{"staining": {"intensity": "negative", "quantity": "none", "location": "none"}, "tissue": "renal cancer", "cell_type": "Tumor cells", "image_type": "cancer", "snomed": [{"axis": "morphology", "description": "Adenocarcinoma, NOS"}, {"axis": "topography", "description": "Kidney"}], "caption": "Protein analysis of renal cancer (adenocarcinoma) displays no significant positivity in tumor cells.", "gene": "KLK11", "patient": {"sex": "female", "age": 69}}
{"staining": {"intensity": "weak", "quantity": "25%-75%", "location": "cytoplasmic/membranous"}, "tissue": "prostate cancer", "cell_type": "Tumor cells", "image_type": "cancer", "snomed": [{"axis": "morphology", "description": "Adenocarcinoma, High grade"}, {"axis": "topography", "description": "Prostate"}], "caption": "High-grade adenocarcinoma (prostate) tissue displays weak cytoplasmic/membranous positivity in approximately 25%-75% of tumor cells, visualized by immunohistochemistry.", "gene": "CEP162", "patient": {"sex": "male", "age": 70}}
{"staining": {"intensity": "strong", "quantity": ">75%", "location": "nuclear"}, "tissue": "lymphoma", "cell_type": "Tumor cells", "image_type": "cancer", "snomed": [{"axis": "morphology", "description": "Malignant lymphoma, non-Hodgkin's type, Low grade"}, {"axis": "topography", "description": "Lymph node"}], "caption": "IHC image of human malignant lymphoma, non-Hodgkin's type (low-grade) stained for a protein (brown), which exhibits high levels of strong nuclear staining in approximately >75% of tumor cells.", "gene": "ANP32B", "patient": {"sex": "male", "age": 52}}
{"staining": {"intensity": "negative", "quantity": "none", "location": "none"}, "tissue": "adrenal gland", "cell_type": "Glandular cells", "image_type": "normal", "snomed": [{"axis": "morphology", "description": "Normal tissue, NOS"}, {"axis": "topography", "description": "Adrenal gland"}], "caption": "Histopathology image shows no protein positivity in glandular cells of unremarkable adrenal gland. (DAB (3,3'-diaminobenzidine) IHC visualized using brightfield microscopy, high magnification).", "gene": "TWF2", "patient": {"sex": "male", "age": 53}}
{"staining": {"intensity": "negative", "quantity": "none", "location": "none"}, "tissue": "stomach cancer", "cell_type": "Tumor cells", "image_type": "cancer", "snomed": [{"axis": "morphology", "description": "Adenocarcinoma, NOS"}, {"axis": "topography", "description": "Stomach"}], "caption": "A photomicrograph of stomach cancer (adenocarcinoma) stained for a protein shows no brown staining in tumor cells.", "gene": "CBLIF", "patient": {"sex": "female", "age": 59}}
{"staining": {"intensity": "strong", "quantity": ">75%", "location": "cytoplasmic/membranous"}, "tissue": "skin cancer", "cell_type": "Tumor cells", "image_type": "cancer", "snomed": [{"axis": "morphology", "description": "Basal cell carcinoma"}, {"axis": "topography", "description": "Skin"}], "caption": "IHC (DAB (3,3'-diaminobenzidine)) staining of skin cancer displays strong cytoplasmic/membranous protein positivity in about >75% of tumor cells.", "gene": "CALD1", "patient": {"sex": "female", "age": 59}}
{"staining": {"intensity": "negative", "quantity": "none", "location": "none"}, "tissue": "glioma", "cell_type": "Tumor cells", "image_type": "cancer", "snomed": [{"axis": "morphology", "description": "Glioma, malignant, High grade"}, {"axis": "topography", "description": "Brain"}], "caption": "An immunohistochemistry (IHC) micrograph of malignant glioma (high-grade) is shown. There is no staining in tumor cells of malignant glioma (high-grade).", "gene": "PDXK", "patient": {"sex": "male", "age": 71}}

* * * * * * * * *

Task statement |
An identical copy of the entries above is the expected result.

Task response |
{"staining": {"intensity": "negative", "quantity": "none", "location": "none"}, "tissue": "renal cancer", "cell_type": "Tumor cells", "image_type": "cancer", "snomed": [{"axis": "morphology", "description": "Adenocarcinoma, NOS"}, {"axis": "topography", "description": "Kidney"}], "caption": "Protein analysis of renal cancer (adenocarcinoma) displays no significant positivity in tumor cells.", "gene": "KLK11", "patient": {"sex": "female", "age": 69}}
{"staining": {"intensity": "weak", "quantity": "25%-75%", "location": "cytoplasmic/membranous"}, "tissue": "prostate cancer", "cell_type": "Tumor cells", "image_type": "cancer", "snomed": [{"axis": "morphology", "description": "Adenocarcinoma, High grade"}, {"axis": "topography", "description": "Prostate"}], "caption": "High-grade adenocarcinoma (prostate) tissue displays weak cytoplasmic/membranous positivity in approximately 25%-75% of tumor cells, visualized by immunohistochemistry.", "gene": "CEP162", "patient": {"sex": "male", "age": 70}}
{"staining": {"intensity": "strong", "quantity": ">75%", "location": "nuclear"}, "tissue": "lymphoma", "cell_type": "Tumor cells", "image_type": "cancer", "snomed": [{"axis": "morphology", "description": "Malignant lymphoma, non-Hodgkin's type, Low grade"}, {"axis": "topography", "description": "Lymph node"}], "caption": "IHC image of human malignant lymphoma, non-Hodgkin's type (low-grade) stained for a protein (brown), which exhibits high levels of strong nuclear staining in approximately >75% of tumor cells.", "gene": "ANP32B", "patient": {"sex": "male", "age": 52}}
{"staining": {"intensity": "negative", "quantity": "none", "location": "none"}, "tissue": "adrenal gland", "cell_type": "Glandular cells", "image_type": "normal", "snomed": [{"axis": "morphology", "description": "Normal tissue, NOS"}, {"axis": "topography", "description": "Adrenal gland"}], "caption": "Histopathology image shows no protein positivity in glandular cells of unremarkable adrenal gland. (DAB (3,3'-diaminobenzidine) IHC visualized using brightfield microscopy, high magnification).", "gene": "TWF2", "patient": {"sex": "male", "age": 53}}
{"staining": {"intensity": "negative", "quantity": "none", "location": "none"}, "tissue": "stomach cancer", "cell_type": "Tumor cells", "image_type": "cancer", "snomed": [{"axis": "morphology", "description": "Adenocarcinoma, NOS"}, {"axis": "topography", "description": "Stomach"}], "caption": "A photomicrograph of stomach cancer (adenocarcinoma) stained for a protein shows no brown staining in tumor cells.", "gene": "CBLIF", "patient": {"sex": "female", "age": 59}}
{"staining": {"intensity": "strong", "quantity": ">75%", "location": "cytoplasmic/membranous"}, "tissue": "skin cancer", "cell_type": "Tumor cells", "image_type": "cancer", "snomed": [{"axis": "morphology", "description": "Basal cell carcinoma"}, {"axis": "topography", "description": "Skin"}], "caption": "IHC (DAB (3,3'-diaminobenzidine)) staining of skin cancer displays strong cytoplasmic/membranous protein positivity in about >75% of tumor cells.", "gene": "CALD1", "patient": {"sex": "female", "age": 59}}
{"staining": {"intensity": "negative", "quantity": "none", "location": "none"}, "tissue": "glioma", "cell_type": "Tumor cells", "image_type": "cancer", "snomed": [{"axis": "morphology", "description": "Glioma, malignant, High grade"}, {"axis": "topography", "description": "Brain"}], "caption": "An immunohistochemistry (IHC) micrograph of malignant glioma (high-grade) is shown. There is no staining in tumor cells of malignant glioma (high-grade).", "gene": "PDXK", "patient": {"sex": "male", "age": 71}}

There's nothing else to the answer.